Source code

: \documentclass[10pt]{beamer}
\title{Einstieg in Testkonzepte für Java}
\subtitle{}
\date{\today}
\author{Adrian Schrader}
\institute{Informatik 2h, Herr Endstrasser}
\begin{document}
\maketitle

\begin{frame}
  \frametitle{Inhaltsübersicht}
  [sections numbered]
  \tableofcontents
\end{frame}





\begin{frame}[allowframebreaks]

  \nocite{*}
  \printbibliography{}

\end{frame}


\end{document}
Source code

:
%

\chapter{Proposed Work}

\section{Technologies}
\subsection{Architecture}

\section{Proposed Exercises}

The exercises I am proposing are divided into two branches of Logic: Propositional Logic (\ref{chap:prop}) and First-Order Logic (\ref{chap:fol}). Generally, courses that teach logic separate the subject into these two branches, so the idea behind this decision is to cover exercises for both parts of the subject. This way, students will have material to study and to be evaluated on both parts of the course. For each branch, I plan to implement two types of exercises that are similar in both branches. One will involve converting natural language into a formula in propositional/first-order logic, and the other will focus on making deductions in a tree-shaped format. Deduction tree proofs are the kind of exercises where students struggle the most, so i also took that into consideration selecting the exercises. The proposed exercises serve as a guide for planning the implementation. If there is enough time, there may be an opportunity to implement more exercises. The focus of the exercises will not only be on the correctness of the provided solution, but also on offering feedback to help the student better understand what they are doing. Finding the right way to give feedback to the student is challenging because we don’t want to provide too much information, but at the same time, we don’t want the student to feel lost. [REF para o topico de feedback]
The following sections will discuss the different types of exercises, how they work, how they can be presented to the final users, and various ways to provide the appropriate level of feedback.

####

__The task__
Please retype, with no changes, the lines that run from the first line of the entries to the line with "[sections numbered]", both ends included.

__Result of the exercise__
Source code

: \documentclass[10pt]{beamer}
\title{Einstieg in Testkonzepte für Java}
\subtitle{}
\date{\today}
\author{Adrian Schrader}
\institute{Informatik 2h, Herr Endstrasser}
\begin{document}
\maketitle

\begin{frame}
  \frametitle{Inhaltsübersicht}
  [sections numbered]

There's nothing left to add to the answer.